**Required action**
What appears in the data must be reproduced exactly.
───── Material shown
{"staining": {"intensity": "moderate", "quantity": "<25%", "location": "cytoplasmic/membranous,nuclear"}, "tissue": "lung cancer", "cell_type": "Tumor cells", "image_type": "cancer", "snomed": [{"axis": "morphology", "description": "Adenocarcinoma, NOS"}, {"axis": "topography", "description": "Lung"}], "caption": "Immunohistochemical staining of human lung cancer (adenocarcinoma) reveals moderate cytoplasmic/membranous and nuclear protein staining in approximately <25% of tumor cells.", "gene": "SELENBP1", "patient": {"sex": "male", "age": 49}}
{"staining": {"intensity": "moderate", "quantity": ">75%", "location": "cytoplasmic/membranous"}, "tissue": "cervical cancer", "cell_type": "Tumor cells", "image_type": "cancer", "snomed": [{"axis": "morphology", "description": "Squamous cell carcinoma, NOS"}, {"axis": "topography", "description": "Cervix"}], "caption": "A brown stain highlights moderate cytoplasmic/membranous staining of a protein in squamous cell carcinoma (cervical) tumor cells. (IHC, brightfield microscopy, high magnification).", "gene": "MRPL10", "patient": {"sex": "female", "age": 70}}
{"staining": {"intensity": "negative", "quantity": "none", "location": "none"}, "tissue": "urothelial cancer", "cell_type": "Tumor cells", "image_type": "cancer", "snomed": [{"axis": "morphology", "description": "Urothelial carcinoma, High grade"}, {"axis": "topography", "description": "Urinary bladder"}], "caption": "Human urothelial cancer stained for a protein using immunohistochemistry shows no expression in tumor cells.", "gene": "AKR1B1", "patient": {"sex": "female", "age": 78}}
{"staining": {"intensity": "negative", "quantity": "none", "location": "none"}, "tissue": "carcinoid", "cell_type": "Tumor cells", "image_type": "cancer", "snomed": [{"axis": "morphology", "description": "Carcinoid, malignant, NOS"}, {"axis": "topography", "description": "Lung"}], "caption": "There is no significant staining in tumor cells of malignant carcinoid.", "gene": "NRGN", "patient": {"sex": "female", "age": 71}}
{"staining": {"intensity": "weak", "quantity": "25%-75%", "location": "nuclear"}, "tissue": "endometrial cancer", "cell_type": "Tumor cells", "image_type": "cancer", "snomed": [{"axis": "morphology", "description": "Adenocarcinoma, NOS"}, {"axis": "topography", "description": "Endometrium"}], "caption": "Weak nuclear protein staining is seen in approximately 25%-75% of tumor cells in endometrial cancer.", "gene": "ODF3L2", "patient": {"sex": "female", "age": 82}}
──────────
**The answer**
{"staining": {"intensity": "moderate", "quantity": "<25%", "location": "cytoplasmic/membranous,nuclear"}, "tissue": "lung cancer", "cell_type": "Tumor cells", "image_type": "cancer", "snomed": [{"axis": "morphology", "description": "Adenocarcinoma, NOS"}, {"axis": "topography", "description": "Lung"}], "caption": "Immunohistochemical staining of human lung cancer (adenocarcinoma) reveals moderate cytoplasmic/membranous and nuclear protein staining in approximately <25% of tumor cells.", "gene": "SELENBP1", "patient": {"sex": "male", "age": 49}}
{"staining": {"intensity": "moderate", "quantity": ">75%", "location": "cytoplasmic/membranous"}, "tissue": "cervical cancer", "cell_type": "Tumor cells", "image_type": "cancer", "snomed": [{"axis": "morphology", "description": "Squamous cell carcinoma, NOS"}, {"axis": "topography", "description": "Cervix"}], "caption": "A brown stain highlights moderate cytoplasmic/membranous staining of a protein in squamous cell carcinoma (cervical) tumor cells. (IHC, brightfield microscopy, high magnification).", "gene": "MRPL10", "patient": {"sex": "female", "age": 70}}
{"staining": {"intensity": "negative", "quantity": "none", "location": "none"}, "tissue": "urothelial cancer", "cell_type": "Tumor cells", "image_type": "cancer", "snomed": [{"axis": "morphology", "description": "Urothelial carcinoma, High grade"}, {"axis": "topography", "description": "Urinary bladder"}], "caption": "Human urothelial cancer stained for a protein using immunohistochemistry shows no expression in tumor cells.", "gene": "AKR1B1", "patient": {"sex": "female", "age": 78}}
{"staining": {"intensity": "negative", "quantity": "none", "location": "none"}, "tissue": "carcinoid", "cell_type": "Tumor cells", "image_type": "cancer", "snomed": [{"axis": "morphology", "description": "Carcinoid, malignant, NOS"}, {"axis": "topography", "description": "Lung"}], "caption": "There is no significant staining in tumor cells of malignant carcinoid.", "gene": "NRGN", "patient": {"sex": "female", "age": 71}}
{"staining": {"intensity": "weak", "quantity": "25%-75%", "location": "nuclear"}, "tissue": "endometrial cancer", "cell_type": "Tumor cells", "image_type": "cancer", "snomed": [{"axis": "morphology", "description": "Adenocarcinoma, NOS"}, {"axis": "topography", "description": "Endometrium"}], "caption": "Weak nuclear protein staining is seen in approximately 25%-75% of tumor cells in endometrial cancer.", "gene": "ODF3L2", "patient": {"sex": "female", "age": 82}}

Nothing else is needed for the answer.